### DIRECTIVES
1) Translate this sentence from the blog entries on assumptions into Spanish: "We can also assume that things happen for a reason, making us accept our actions easily without further questions."
2) Carry on the blog entries on assumptions from the last sentence shown, keeping the same first-person voice.

### SUPPLIED TEXT
^^^^

Frankly speaking, as I write this entry, my heart aches so much because of various reasons. I do not know why should I again feel this way. I have been avoiding this feeling for the longest time, then suddenly someone will just mess things up. Also, I am quite pressured with the happenings at our home. Things are not going on smoothly here, making me want to spend my time outside.

As a resolution, I will be out entirely this week to do my academics obligations, it is also an excuse to escape my problems in life. I feel empty, alone and afraid because of my stupidity. How I wish I could just forget thing easily and not let my emotions overpower my "critical mind".

duh, another emo entry.

Monday, February 22, 2010

On assumptions

As much as I try to deflect any emotions related to love, admiration and the likes, there will still come a time that I must admit to myself that I am not that numb. This feeling is always making me uneasy and unwell for a very vague yet spontaneous way.

I find it so hard tonight to express what I really feel because I am limiting myself to divulging anything due to privacy of my roller coaster lifestyle. It's really hard to make any assumptions on what we are or what we feel for.

Just like what I learned in almost five years of my engineering course, assumptions are very crucial, with those you can be able to solve problems easily that are meant to be complicated. Sometimes we can assume that the effect of a system is very negligible that will make the problem solvable and less confusing. Sometimes we can also assume that a system is in steady state that what comes in just comes out, no reactions can occur within the system.

Just like life in general, sometimes we can just assume that the feelings of people are mutual to avoid misunderstandings. We can also assume that things happen for a reason, making us accept our actions easily without further questions.

This assumptions are very dangerous because we never really know if it is right. We just make it, we are the one responsible for these dictations. What if the other party, say the system doesn't behave that way? What if the other person is not feeling the same way?

^^^^

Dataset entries
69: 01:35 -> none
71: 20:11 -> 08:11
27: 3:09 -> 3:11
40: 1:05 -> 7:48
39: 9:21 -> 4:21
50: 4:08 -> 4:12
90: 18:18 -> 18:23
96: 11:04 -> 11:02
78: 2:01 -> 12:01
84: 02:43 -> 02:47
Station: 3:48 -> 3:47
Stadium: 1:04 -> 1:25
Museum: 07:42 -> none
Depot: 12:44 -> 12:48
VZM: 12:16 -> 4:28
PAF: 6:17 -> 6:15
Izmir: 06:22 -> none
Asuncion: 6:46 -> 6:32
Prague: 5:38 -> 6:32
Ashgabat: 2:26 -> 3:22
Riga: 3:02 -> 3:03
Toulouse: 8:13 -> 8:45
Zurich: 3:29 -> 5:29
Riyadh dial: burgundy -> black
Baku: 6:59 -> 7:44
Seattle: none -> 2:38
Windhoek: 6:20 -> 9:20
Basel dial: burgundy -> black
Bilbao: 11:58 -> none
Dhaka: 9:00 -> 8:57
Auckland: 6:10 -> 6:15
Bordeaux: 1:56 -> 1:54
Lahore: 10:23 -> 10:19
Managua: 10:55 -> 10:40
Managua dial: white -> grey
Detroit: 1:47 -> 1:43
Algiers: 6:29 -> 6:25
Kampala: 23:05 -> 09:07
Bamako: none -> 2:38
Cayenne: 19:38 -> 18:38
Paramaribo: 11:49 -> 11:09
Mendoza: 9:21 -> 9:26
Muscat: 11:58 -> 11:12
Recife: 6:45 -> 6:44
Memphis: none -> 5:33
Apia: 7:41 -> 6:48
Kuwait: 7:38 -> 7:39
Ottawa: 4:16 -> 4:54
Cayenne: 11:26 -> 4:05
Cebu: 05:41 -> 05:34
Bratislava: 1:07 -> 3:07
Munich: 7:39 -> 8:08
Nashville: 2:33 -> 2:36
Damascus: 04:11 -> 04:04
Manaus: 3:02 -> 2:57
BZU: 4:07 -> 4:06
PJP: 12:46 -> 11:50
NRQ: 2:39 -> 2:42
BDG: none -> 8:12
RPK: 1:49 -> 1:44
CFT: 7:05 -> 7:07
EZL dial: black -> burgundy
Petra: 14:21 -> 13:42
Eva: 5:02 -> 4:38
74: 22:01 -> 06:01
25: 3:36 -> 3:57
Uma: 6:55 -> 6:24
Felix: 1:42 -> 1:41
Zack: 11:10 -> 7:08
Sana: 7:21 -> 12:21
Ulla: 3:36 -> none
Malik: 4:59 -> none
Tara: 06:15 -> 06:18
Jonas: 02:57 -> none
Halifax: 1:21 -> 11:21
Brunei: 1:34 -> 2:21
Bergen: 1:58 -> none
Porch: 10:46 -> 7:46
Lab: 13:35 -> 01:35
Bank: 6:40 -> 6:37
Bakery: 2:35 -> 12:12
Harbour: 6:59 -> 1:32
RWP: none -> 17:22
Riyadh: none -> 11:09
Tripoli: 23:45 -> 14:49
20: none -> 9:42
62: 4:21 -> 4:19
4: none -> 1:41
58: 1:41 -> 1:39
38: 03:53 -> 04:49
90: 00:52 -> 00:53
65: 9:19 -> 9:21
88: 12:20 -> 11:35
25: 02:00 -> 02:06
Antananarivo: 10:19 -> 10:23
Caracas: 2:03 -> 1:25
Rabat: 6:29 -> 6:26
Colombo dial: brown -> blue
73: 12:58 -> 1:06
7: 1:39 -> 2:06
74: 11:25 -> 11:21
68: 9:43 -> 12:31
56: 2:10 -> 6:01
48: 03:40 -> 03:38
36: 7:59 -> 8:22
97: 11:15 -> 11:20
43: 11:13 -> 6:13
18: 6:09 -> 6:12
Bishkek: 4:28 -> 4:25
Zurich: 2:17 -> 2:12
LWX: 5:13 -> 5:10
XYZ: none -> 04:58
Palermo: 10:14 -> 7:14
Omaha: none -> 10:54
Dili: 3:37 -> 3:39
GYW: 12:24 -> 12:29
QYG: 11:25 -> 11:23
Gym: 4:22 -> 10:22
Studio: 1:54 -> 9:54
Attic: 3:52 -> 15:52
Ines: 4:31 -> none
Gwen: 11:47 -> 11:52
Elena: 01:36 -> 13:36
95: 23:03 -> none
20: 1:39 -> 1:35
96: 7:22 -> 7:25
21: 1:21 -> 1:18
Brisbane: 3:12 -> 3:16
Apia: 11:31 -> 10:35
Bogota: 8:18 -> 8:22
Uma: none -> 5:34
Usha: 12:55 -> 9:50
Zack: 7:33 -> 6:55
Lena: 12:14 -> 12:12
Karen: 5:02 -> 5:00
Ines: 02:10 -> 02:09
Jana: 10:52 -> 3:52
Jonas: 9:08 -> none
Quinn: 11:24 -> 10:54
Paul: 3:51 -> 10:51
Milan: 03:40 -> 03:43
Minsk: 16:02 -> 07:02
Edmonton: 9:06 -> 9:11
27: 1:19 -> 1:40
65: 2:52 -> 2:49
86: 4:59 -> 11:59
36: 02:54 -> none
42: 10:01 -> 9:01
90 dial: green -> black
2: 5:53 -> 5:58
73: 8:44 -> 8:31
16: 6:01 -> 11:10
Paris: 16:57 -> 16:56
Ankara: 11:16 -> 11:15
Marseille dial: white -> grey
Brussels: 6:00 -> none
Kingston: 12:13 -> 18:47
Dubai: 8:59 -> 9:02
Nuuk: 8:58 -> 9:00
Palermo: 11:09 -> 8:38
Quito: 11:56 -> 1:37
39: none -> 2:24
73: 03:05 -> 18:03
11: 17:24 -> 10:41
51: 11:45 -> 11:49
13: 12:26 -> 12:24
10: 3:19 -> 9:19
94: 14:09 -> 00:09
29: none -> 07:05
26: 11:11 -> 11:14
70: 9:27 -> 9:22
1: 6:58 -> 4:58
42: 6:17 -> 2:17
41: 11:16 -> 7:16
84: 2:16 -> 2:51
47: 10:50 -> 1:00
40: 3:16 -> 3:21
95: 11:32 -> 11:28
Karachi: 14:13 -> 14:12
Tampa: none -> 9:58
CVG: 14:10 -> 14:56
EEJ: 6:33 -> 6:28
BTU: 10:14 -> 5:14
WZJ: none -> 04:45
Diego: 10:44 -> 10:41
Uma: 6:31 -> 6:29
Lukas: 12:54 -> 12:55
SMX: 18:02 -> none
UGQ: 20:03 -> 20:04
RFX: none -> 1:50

^^^^

### RESULTS BY TASK
1) También podemos suponer que las cosas suceden por una razón, lo que nos hace aceptar nuestras acciones fácilmente sin más preguntas.

2)
That is the problem now. It is not wrong to assume because sometimes our instincts are really correct but it is not always that way. As I think about things that's happening to me now, I want to believe that it is still safe to be sure rather than just assume.

Anyway, my mind is a blur right now, one may find this entry quite boring and very random. My apology.

Wednesday, February 10, 2010

Stopping Time

I'm in pain.
I'm afraid.
I'm losing hope.

Let there be enough time. I want him to see me graduate. I want him to be proud of me, her grand daughter who used to bring him pride and honor.

I am selfish.
I am immature.

I can feel his pain and sufferings yet I choose to ignore it and be self-centered. I am irrational because I only care about my feelings. I don't know how to deal with death that is why it is hard for me to let go. I don't know how to handle that situation.

I need guidance.
I need to keep my faith stronger.

Everything happens for a reason. God will never leave me standing alone. I just hope that when that day comes, I have my family and friends beside me for me to accept the reality.

Wednesday, January 27, 2010

Life as I Know It

The clock is tickling... Do I have enough time?

I have witnessed the beauty and nightmare of LIFE for almost 22 years. There are so many what ifs at the back of my mind. I was wondering if life for me is meant to be like this, a cycle of ups and downs, a sinusoidal wave of emotions having a maximum and minimum point. Most of the time, memories of hurt, fear, disappointment prevails over the times of joy, happiness and success. Why is that so? Negative flashbacks are so vivid compared to the positive ones.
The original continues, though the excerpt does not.